Thinking of trying to get some folks together in the middle of the winter and maybe head to florida to do some fishing to bust off the cabin fever. maybe around end of jan. or early feb. anyone interested


----------



## TugCapn (Jun 18, 2007)

*Early Feb*

Would have to be early Feb for me if schedule stays the same. I have a place we can all stay pretty cheap,right on the water. Check this place out.
http://www.sportsmanslodge-motel.com/


----------



## jimmyjimmy (Aug 16, 2005)

hey lets go..
let me know wut date..
or call me at 703 909 9071
thanx


----------



## SkunkApe (Dec 9, 2006)

*Winter Trip*

Funny you brought this up.

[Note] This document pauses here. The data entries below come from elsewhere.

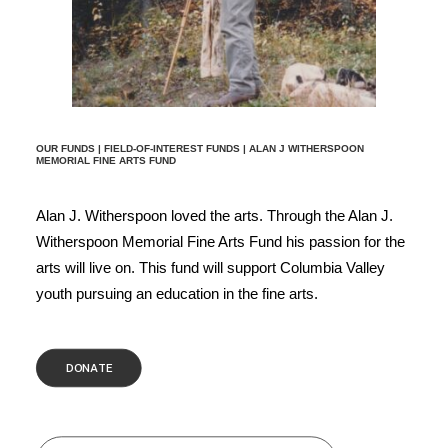
OUR FUNDS
|
FIELD-OF-INTEREST FUNDS
| ALAN J WITHERSPOON
MEMORIAL FINE ARTS FUND
Alan J. Witherspoon loved the arts. Through the Alan J.
Witherspoon Memorial Fine Arts Fund his passion for the
arts will live on. This fund will support Columbia Valley
youth pursuing an education in the fine arts.
DONATE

I just booked a 5 day vacation to the Bahamas from 2/3/08 thru 2/8/08. We've got a Deep Sea charter and a 1/2 day Bonefish trip scheduled. Come along to help defray the cost of the charters!!! You can get some pretty cheap Air/Hotel packages on Orbitz.com. Check it out! 

Skunk


----------



## SkunkApe (Dec 9, 2006)

*Clear water and Wahoo!!!*

Come on POL folks, or any brave person, break out that plastic and bust a Bahamas move!!! Fishing, Drinking, Fishing, Gambling, Tail Chasing, Drinking and Tail Chasing, oh, and Fishing....need I say more? 

Skunk


----------



## TugCapn (Jun 18, 2007)

*No Notice*

Shoulda put it out there sooner Skunkster. FLA would've been a good one for us to start with, but your BIG MONEY is burning your pocket. Us peasants will have to stick to the mainland for now.


----------



## J_Lannon (Jul 23, 2003)

The wife just won a 4 day trip to the Bahama's at her Christmas party.


----------



## SkunkApe (Dec 9, 2006)

I'll see you there. PM me if you need details.


----------



## Jesse Lockowitz (Feb 13, 2006)

J_Lannon said:


> The wife just won a 4 day trip to the Bahama's at her Christmas party.


thats a kickass prize!



Jesse


----------



## bassassasin (Nov 7, 2003)

Man thoes Christmas Party's are kick arss. I went to my Party last year and all I got was a round trip trip to Bagdad, and you can't fish there brothers.:fishing:

ASSASIN


----------



## SkunkApe (Dec 9, 2006)

bassassasin said:


> I went to my Party last year and all I got was a round trip trip to Bagdad, and you can't fish there brothers.:fishing:
> 
> ASSASIN


What??


----------



## okimavich (Nov 13, 2006)

Obviously, there's no fishing in Iraq.


----------



## SkunkApe (Dec 9, 2006)

okimavich said:


> Obviously, there's no fishing in Iraq.


That is cool. It reminds me of the movie "Apocalypse Now". "Charlie don't Surf!!!". Nothing like good entertainment in a war zone! All bowed up with one of them Iraqi feeshies and ducking incoming fire.  Good luck out there guys,,

Skunk


----------